Visualisations range from annotated small scratch sketches to detailed renderings that demonstrate how a concept may be constructed, its components, form, structure, functions, ergonomic features or proportions. They allow the designer to think through, depict and document the design within their mind. Initial visualisations are typically in response to the initial research conducted whereas developed visualisations are used to communicate the details of the design to a client or user.
In each of the visualisations the designer can use a variety of freehand or instrumental drawing systems to communicate the design intent or feature they are trying to think through.
Scratch sketches are small rough sketches that are used to respond to research or quickly explore a wide variety of ideas within a short period of time. These drawings extremely simple and are often only for the use of the designer.

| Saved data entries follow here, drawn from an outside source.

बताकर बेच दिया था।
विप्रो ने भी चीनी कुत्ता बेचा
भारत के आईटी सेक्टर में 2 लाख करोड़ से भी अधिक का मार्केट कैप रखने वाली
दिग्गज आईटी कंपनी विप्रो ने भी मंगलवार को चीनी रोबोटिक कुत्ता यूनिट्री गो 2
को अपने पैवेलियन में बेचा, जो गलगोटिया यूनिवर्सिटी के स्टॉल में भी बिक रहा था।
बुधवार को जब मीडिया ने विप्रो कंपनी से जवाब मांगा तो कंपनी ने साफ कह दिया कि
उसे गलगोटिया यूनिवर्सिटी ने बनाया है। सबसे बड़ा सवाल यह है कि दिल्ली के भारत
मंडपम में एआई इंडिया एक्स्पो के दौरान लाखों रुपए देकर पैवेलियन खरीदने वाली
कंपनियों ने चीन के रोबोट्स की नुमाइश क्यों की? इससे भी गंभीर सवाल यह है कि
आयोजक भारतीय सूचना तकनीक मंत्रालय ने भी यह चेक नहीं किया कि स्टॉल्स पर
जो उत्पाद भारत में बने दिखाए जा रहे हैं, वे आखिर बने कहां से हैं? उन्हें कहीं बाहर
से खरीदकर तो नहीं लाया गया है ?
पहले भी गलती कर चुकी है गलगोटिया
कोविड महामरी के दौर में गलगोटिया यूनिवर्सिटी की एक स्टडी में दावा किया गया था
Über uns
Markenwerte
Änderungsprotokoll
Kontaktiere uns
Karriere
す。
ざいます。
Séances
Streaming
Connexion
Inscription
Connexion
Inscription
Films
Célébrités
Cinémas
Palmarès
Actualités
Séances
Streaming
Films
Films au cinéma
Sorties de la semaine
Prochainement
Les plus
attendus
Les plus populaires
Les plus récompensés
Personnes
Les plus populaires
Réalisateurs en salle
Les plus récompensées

Thumbnail sketches are used to explore and develop ideas as well as identifying which ideas can develop in further detail. They are usually larger and contain more detail than scratch sketches. Thumbnail sketches can also be rendered with a variety of media to illustrate the elements and principles of design, materials, media, and surface qualities.

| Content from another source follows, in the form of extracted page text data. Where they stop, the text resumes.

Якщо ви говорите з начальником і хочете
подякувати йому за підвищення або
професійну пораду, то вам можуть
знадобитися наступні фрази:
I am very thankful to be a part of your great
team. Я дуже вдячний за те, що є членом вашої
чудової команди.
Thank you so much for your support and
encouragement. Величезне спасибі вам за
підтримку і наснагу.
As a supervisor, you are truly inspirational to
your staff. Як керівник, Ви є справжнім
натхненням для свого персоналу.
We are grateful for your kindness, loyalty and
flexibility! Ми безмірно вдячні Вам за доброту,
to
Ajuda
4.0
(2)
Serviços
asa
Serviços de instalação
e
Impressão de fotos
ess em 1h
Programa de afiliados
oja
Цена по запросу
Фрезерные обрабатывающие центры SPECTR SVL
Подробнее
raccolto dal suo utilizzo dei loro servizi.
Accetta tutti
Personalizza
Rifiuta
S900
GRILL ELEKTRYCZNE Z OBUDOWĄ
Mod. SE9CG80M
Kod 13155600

Concept sketches are larger and more refined than thumbnail sketches. Developed from rough sketches, concept sketches are typically rendered in coloured pencil and marker to provide a clear visual message and snap-shot about the concept's final direction. Since the linework and rendering style of these drawings can be consider informal, it can help promote to the clilent or potenial users that not all design decisions have been made. This can ensure that they consider themselves apart of the design process and able to offer suggestions to improve the final design.